UPT Liponsos Keputih adalah tempat penampungan sekaligus rehabilitasi bagi penyandang masalah sosial. Selain kiriman dari daerah lain, penghuni Liponsos ini adalah hasil razia Satpol PP atas penertiban masalah sosial di Surabaya.
Liponsos ini melayani dan menampung berbagai orang yang tengah menyandang masalah sosial. Selain ODGS, ada juga lansia, gepeng, anjal, hingga PSK. Rata-rata mereka adalah hasil penertiban dan razia Satpol PP.
Saat ini mereka ditampung, dirawat, dan dicukupi makanannya hingga berhak atas pelatihan khusus. Namun dari seribuan lebih penghuni itu ternyata Liponsos hanya memiliki 5 tenaga reguler yang berstatus PNS.
Karena makin hari makin banyak penghuni Liponsos, Dinsos pun merekrut tenaga kontrak. Mereka bekerja mulai jadi tukang kebersihan, penjaga Liponsos, perawat, hingga keamanan.
Kadinsos Supomo menjelaskan bahwa saat ini pihaknya harus mengerahkan sebanyak 126 petugas. Lima di antaranya adalah petugas tetap dengan status PNS. Sebanyak 121 lainnya adalah tenaga kontrak.
Selain mereka ada dua dokter umum yang rutin mengecek kondisi fisik penghuni. Selain itu ada kunjungan dokter kejiwaan juga yang dikirim dari RSJ Menur.
Sejauh ini memang diakui perlu kerja ekstra mengingat jumlah penghuni Liponsos yang membeludak. "Namun sejauh ini kami masih siap menjaga dan merawat mereka. Namun yang rentan adalah masalah keamanan dengan jumlah penghuni begitu banyak," kata Sugianto.
Pulangkan 294 Penghuni
Dengan penanganan serius di Liponsos Keputih, Dinsos Kota Surabaya rutin memulangkan penghuni Liponsos ke daerah asalnya. Selama tahun 2019 hingga Bulan Juni, sebanyak 294 PMKS sudah berhak pulang.
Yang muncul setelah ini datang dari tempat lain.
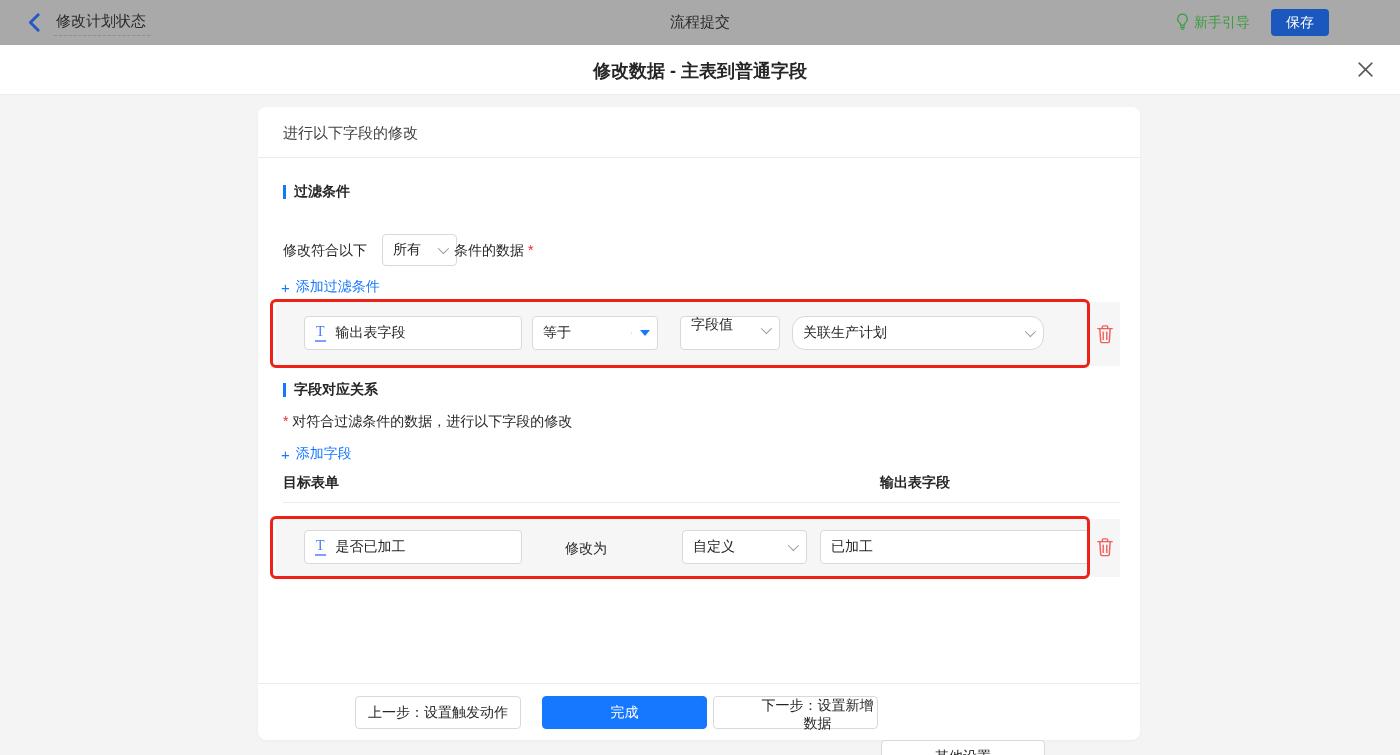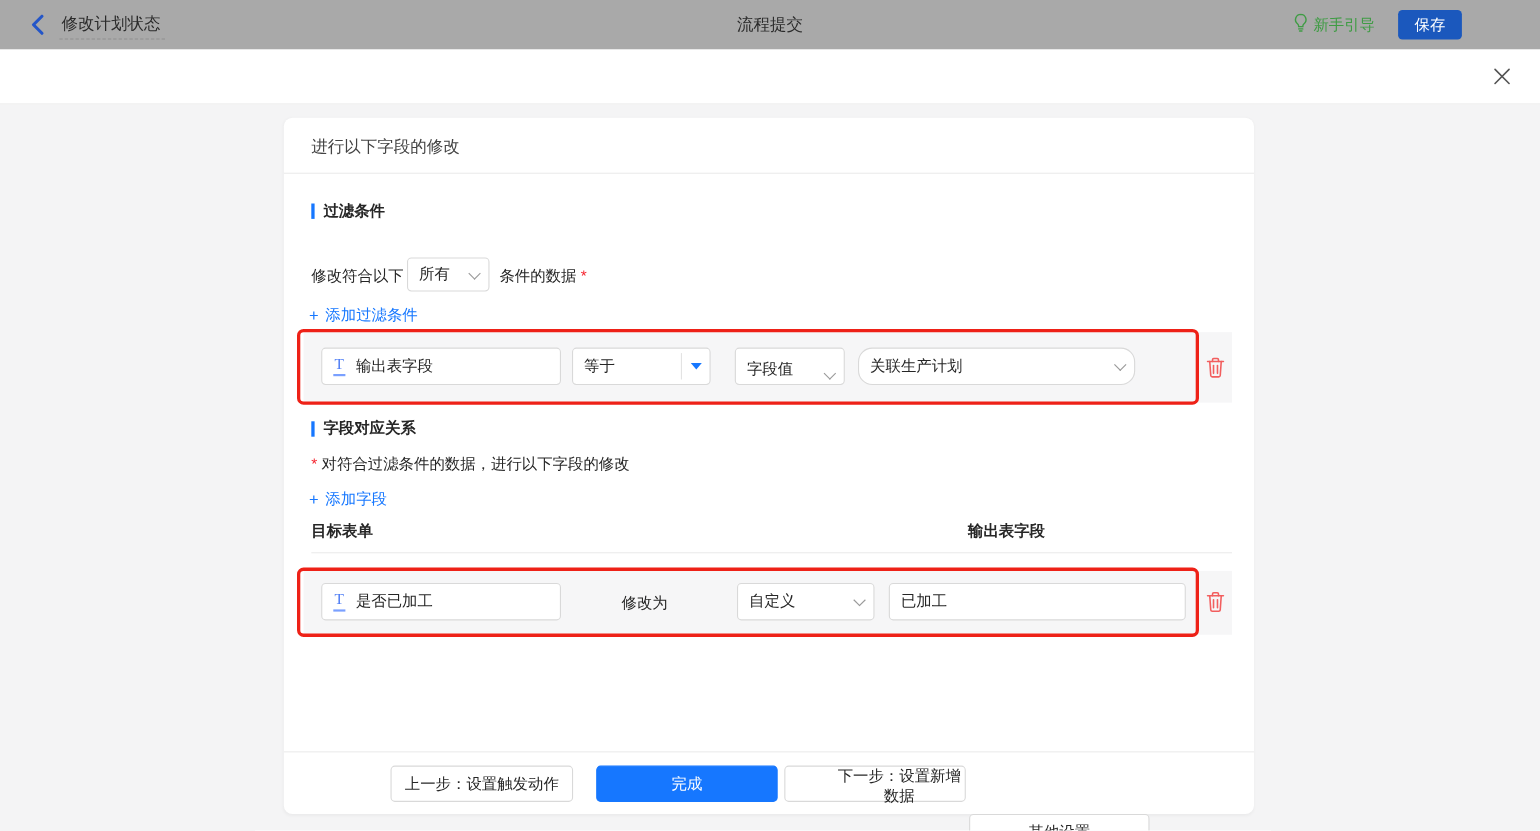--- a/index.html
+++ b/index.html
@@ -88,6 +88,7 @@
   </div>
 
   <div class="dlg-header">
+    <span class="dlg-title">修改数据 - 主表到普通字段</span>
     <span class="dlg-close">
       <svg width="17" height="17" viewBox="0 0 16 16" stroke="#555" stroke-width="1.4" stroke-linecap="round">
           <path d="M2 2 L14 14"></path>

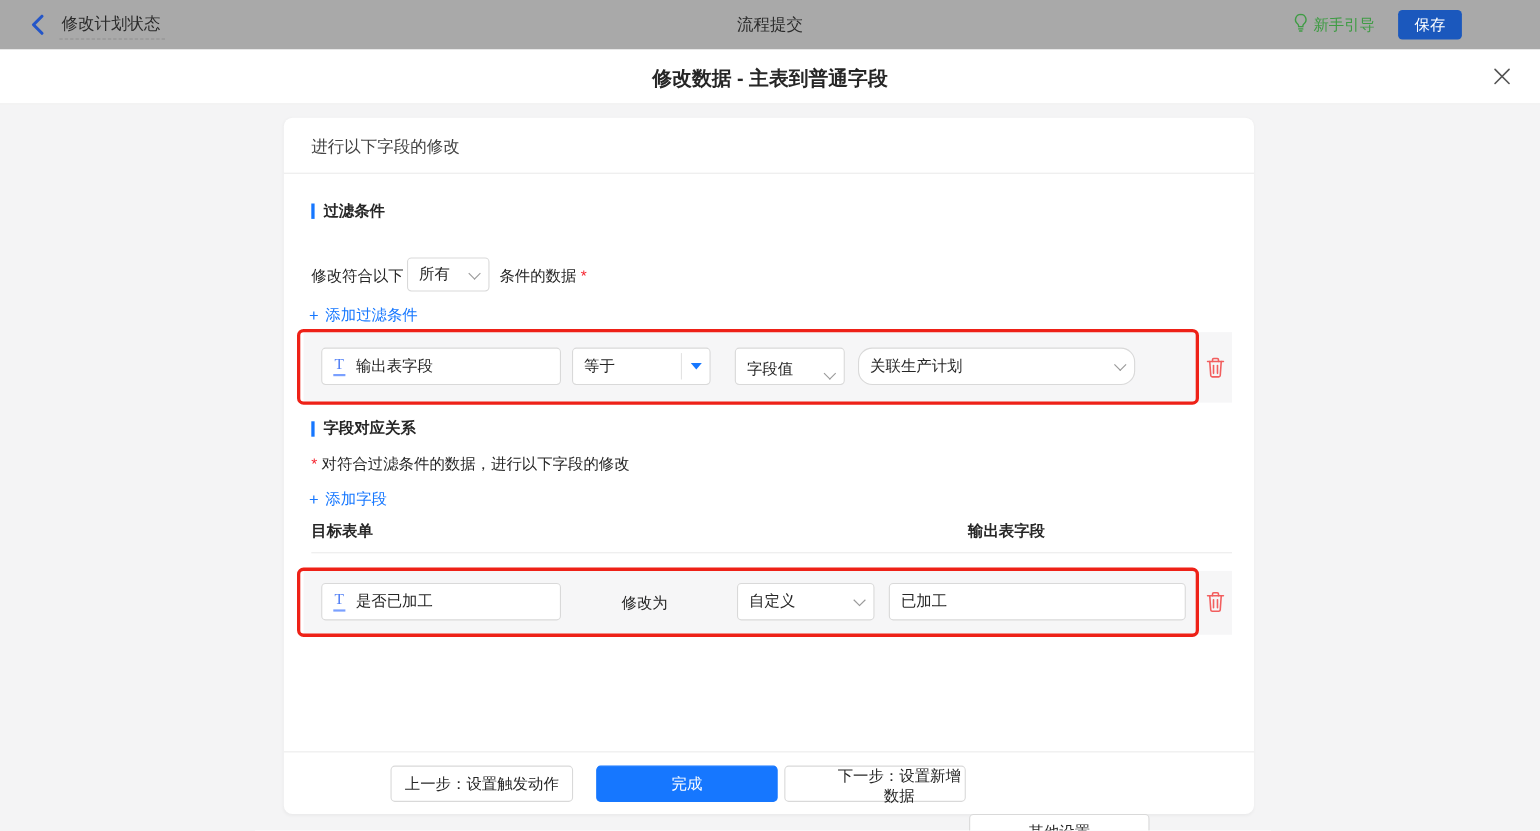--- a/index.html
+++ b/index.html
@@ -39,7 +39,7 @@
   .add-link .plus { font-size:15px; line-height:1; }
 
   .sel, .field-box, .txt-input { position:absolute; height:34px; background:#fff; border:1px solid #d9d9d9; border-radius:4px;
-         display:flex; align-items:center; padding:4px 10px; font-size:14px; color:#262626; cursor:pointer; }
+         display:flex; align-items:center; padding:15px 10px; font-size:14px; color:#262626; cursor:pointer;margin-left:12px; }
   .txt-input { cursor:text; font-family:inherit; }
   input.txt-input { outline:none; }
   .chev { width:8px; height:8px; border-right:1.5px solid #999; border-bottom:1.5px solid #999;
Kepala Dinas Sosisal Surabaya Supomo mengatakan setiap bulannya pasti ada PMKS yang dipulangkan karena memang sudah dinyatakan sembuh.
Pada Bulan Januari 2019, ada 20 PMKS yang dipulangkan, Februari ada 51 PMKS, Maret ada 61 PMKS, April ada 38 PMKS, Mei ada 42 PMKS, Juni ada 82 PMKS.
Menurut Supomo, para PMKS yang dinyatakan sembuh dan diperbolehkan pulang itu akan diantar oleh relawan Tenaga Kesejahteraan Sosial Kecamatan (TKSK). Para relawan ini akan mengantarkan PMKS itu hingga sampai ke “tangan” keluarganya masing-masing, sehingga tidak dibiarkan terlantar sendirian.
Karenanya, banyak cerita tak terduga yang dirasakan dan dialami oleh para TKSK ini. Bahkan, ada cerita ketika mengantarkan pulang ke rumahnya, ternyata pihak keluarga sedang menggelar pengajian 1.000 harinya si PMKS ini, mereka pun kaget.
“Dikira yang bersangkutan sudah meninggal. Banyak cerita-cerita mengharukan yang dialami oleh teman-teman TKSK ini,” kata Wiji, relawan kepada Tribunjatim.com.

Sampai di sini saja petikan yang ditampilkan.